(Stored data entries)
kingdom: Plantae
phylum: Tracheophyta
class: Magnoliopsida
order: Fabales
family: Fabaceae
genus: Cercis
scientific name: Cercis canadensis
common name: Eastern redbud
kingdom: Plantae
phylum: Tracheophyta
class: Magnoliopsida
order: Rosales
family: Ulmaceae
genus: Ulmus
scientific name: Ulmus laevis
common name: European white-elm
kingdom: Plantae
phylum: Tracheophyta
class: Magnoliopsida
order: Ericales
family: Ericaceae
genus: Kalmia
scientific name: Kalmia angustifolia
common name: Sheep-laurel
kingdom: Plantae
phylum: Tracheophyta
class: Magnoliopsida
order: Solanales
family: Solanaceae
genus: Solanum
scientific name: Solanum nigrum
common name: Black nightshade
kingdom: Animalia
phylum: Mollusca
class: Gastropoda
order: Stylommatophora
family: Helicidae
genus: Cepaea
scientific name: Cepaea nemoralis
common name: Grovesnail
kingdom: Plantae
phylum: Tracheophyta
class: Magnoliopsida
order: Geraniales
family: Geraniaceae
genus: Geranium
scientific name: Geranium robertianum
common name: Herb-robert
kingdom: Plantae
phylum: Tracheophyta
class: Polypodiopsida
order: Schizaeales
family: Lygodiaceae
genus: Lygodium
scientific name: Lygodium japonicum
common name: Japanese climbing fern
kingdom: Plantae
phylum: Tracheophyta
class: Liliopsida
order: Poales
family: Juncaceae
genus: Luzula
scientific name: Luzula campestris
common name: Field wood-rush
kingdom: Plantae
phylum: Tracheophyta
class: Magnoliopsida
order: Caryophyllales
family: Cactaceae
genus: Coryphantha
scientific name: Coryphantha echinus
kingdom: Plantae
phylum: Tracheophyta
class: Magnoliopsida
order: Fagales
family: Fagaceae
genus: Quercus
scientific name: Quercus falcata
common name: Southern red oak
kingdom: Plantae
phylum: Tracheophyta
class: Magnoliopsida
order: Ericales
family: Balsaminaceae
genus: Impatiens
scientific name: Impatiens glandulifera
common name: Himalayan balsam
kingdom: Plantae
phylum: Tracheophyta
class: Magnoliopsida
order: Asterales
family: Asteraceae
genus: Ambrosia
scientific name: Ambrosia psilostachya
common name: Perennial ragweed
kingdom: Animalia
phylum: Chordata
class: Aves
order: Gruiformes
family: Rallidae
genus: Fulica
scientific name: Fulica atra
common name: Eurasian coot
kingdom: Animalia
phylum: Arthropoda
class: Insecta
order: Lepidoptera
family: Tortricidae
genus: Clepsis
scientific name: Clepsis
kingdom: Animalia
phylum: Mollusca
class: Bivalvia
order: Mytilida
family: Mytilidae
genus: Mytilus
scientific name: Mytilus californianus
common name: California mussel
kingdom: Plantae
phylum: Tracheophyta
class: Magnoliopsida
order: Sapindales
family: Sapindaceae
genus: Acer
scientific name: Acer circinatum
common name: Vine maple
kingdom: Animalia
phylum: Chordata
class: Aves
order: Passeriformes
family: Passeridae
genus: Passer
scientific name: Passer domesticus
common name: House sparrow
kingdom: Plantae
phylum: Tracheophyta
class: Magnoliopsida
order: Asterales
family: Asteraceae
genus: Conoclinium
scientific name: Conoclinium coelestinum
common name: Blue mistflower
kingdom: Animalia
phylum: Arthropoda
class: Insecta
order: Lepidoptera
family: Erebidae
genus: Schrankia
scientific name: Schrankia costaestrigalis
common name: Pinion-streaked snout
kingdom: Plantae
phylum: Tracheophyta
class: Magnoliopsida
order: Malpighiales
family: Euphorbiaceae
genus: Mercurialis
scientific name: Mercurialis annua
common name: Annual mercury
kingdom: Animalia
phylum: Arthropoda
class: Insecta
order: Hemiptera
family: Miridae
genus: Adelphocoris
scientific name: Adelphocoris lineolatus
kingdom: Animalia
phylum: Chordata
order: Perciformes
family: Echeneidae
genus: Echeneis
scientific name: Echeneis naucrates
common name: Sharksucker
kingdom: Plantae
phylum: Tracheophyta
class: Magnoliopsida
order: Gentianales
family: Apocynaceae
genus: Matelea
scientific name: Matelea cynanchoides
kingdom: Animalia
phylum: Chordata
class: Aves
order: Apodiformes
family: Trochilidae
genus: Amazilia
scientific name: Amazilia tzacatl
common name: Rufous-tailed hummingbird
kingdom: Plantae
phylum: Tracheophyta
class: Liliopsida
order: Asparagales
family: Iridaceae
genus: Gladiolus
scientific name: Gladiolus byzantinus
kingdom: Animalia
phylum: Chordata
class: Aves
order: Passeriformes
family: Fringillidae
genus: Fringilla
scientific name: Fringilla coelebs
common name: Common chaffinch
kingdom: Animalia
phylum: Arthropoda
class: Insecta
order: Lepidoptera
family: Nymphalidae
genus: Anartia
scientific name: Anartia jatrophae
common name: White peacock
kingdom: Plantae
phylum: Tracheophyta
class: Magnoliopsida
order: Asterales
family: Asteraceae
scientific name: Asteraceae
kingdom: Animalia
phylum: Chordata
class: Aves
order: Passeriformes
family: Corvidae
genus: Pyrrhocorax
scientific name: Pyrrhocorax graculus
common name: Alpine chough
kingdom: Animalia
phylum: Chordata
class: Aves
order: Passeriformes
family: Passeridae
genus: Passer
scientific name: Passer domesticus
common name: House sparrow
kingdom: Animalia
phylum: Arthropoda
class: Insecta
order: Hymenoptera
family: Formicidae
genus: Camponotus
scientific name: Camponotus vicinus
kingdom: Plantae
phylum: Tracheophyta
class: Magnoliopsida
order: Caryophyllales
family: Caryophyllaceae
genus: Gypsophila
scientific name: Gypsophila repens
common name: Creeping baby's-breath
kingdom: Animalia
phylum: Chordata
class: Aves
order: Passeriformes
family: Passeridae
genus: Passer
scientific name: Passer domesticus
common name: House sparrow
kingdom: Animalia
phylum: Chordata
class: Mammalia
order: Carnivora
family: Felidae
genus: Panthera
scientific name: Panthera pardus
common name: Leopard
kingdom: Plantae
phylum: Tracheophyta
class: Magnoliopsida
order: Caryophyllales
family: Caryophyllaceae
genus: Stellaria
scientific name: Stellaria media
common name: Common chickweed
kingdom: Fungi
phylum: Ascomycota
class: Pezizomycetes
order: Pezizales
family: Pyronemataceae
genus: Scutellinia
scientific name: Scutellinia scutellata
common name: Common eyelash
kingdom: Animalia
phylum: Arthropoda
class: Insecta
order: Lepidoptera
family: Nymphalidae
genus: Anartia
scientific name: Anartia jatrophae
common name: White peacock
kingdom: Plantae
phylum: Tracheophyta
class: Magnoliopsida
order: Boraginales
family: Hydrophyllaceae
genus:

### [EXERCISE]
Please reproduce all of the rows above word for word, keeping them in the same order.

### [ANSWER TO THE PROBLEM]
kingdom: Plantae
phylum: Tracheophyta
class: Magnoliopsida
order: Fabales
family: Fabaceae
genus: Cercis
scientific name: Cercis canadensis
common name: Eastern redbud
kingdom: Plantae
phylum: Tracheophyta
class: Magnoliopsida
order: Rosales
family: Ulmaceae
genus: Ulmus
scientific name: Ulmus laevis
common name: European white-elm
kingdom: Plantae
phylum: Tracheophyta
class: Magnoliopsida
order: Ericales
family: Ericaceae
genus: Kalmia
scientific name: Kalmia angustifolia
common name: Sheep-laurel
kingdom: Plantae
phylum: Tracheophyta
class: Magnoliopsida
order: Solanales
family: Solanaceae
genus: Solanum
scientific name: Solanum nigrum
common name: Black nightshade
kingdom: Animalia
phylum: Mollusca
class: Gastropoda
order: Stylommatophora
family: Helicidae
genus: Cepaea
scientific name: Cepaea nemoralis
common name: Grovesnail
kingdom: Plantae
phylum: Tracheophyta
class: Magnoliopsida
order: Geraniales
family: Geraniaceae
genus: Geranium
scientific name: Geranium robertianum
common name: Herb-robert
kingdom: Plantae
phylum: Tracheophyta
class: Polypodiopsida
order: Schizaeales
family: Lygodiaceae
genus: Lygodium
scientific name: Lygodium japonicum
common name: Japanese climbing fern
kingdom: Plantae
phylum: Tracheophyta
class: Liliopsida
order: Poales
family: Juncaceae
genus: Luzula
scientific name: Luzula campestris
common name: Field wood-rush
kingdom: Plantae
phylum: Tracheophyta
class: Magnoliopsida
order: Caryophyllales
family: Cactaceae
genus: Coryphantha
scientific name: Coryphantha echinus
kingdom: Plantae
phylum: Tracheophyta
class: Magnoliopsida
order: Fagales
family: Fagaceae
genus: Quercus
scientific name: Quercus falcata
common name: Southern red oak
kingdom: Plantae
phylum: Tracheophyta
class: Magnoliopsida
order: Ericales
family: Balsaminaceae
genus: Impatiens
scientific name: Impatiens glandulifera
common name: Himalayan balsam
kingdom: Plantae
phylum: Tracheophyta
class: Magnoliopsida
order: Asterales
family: Asteraceae
genus: Ambrosia
scientific name: Ambrosia psilostachya
common name: Perennial ragweed
kingdom: Animalia
phylum: Chordata
class: Aves
order: Gruiformes
family: Rallidae
genus: Fulica
scientific name: Fulica atra
common name: Eurasian coot
kingdom: Animalia
phylum: Arthropoda
class: Insecta
order: Lepidoptera
family: Tortricidae
genus: Clepsis
scientific name: Clepsis
kingdom: Animalia
phylum: Mollusca
class: Bivalvia
order: Mytilida
family: Mytilidae
genus: Mytilus
scientific name: Mytilus californianus
common name: California mussel
kingdom: Plantae
phylum: Tracheophyta
class: Magnoliopsida
order: Sapindales
family: Sapindaceae
genus: Acer
scientific name: Acer circinatum
common name: Vine maple
kingdom: Animalia
phylum: Chordata
class: Aves
order: Passeriformes
family: Passeridae
genus: Passer
scientific name: Passer domesticus
common name: House sparrow
kingdom: Plantae
phylum: Tracheophyta
class: Magnoliopsida
order: Asterales
family: Asteraceae
genus: Conoclinium
scientific name: Conoclinium coelestinum
common name: Blue mistflower
kingdom: Animalia
phylum: Arthropoda
class: Insecta
order: Lepidoptera
family: Erebidae
genus: Schrankia
scientific name: Schrankia costaestrigalis
common name: Pinion-streaked snout
kingdom: Plantae
phylum: Tracheophyta
class: Magnoliopsida
order: Malpighiales
family: Euphorbiaceae
genus: Mercurialis
scientific name: Mercurialis annua
common name: Annual mercury
kingdom: Animalia
phylum: Arthropoda
class: Insecta
order: Hemiptera
family: Miridae
genus: Adelphocoris
scientific name: Adelphocoris lineolatus
kingdom: Animalia
phylum: Chordata
order: Perciformes
family: Echeneidae
genus: Echeneis
scientific name: Echeneis naucrates
common name: Sharksucker
kingdom: Plantae
phylum: Tracheophyta
class: Magnoliopsida
order: Gentianales
family: Apocynaceae
genus: Matelea
scientific name: Matelea cynanchoides
kingdom: Animalia
phylum: Chordata
class: Aves
order: Apodiformes
family: Trochilidae
genus: Amazilia
scientific name: Amazilia tzacatl
common name: Rufous-tailed hummingbird
kingdom: Plantae
phylum: Tracheophyta
class: Liliopsida
order: Asparagales
family: Iridaceae
genus: Gladiolus
scientific name: Gladiolus byzantinus
kingdom: Animalia
phylum: Chordata
class: Aves
order: Passeriformes
family: Fringillidae
genus: Fringilla
scientific name: Fringilla coelebs
common name: Common chaffinch
kingdom: Animalia
phylum: Arthropoda
class: Insecta
order: Lepidoptera
family: Nymphalidae
genus: Anartia
scientific name: Anartia jatrophae
common name: White peacock
kingdom: Plantae
phylum: Tracheophyta
class: Magnoliopsida
order: Asterales
family: Asteraceae
scientific name: Asteraceae
kingdom: Animalia
phylum: Chordata
class: Aves
order: Passeriformes
family: Corvidae
genus: Pyrrhocorax
scientific name: Pyrrhocorax graculus
common name: Alpine chough
kingdom: Animalia
phylum: Chordata
class: Aves
order: Passeriformes
family: Passeridae
genus: Passer
scientific name: Passer domesticus
common name: House sparrow
kingdom: Animalia
phylum: Arthropoda
class: Insecta
order: Hymenoptera
family: Formicidae
genus: Camponotus
scientific name: Camponotus vicinus
kingdom: Plantae
phylum: Tracheophyta
class: Magnoliopsida
order: Caryophyllales
family: Caryophyllaceae
genus: Gypsophila
scientific name: Gypsophila repens
common name: Creeping baby's-breath
kingdom: Animalia
phylum: Chordata
class: Aves
order: Passeriformes
family: Passeridae
genus: Passer
scientific name: Passer domesticus
common name: House sparrow
kingdom: Animalia
phylum: Chordata
class: Mammalia
order: Carnivora
family: Felidae
genus: Panthera
scientific name: Panthera pardus
common name: Leopard
kingdom: Plantae
phylum: Tracheophyta
class: Magnoliopsida
order: Caryophyllales
family: Caryophyllaceae
genus: Stellaria
scientific name: Stellaria media
common name: Common chickweed
kingdom: Fungi
phylum: Ascomycota
class: Pezizomycetes
order: Pezizales
family: Pyronemataceae
genus: Scutellinia
scientific name: Scutellinia scutellata
common name: Common eyelash
kingdom: Animalia
phylum: Arthropoda
class: Insecta
order: Lepidoptera
family: Nymphalidae
genus: Anartia
scientific name: Anartia jatrophae
common name: White peacock
kingdom: Plantae
phylum: Tracheophyta
class: Magnoliopsida
order: Boraginales
family: Hydrophyllaceae
genus:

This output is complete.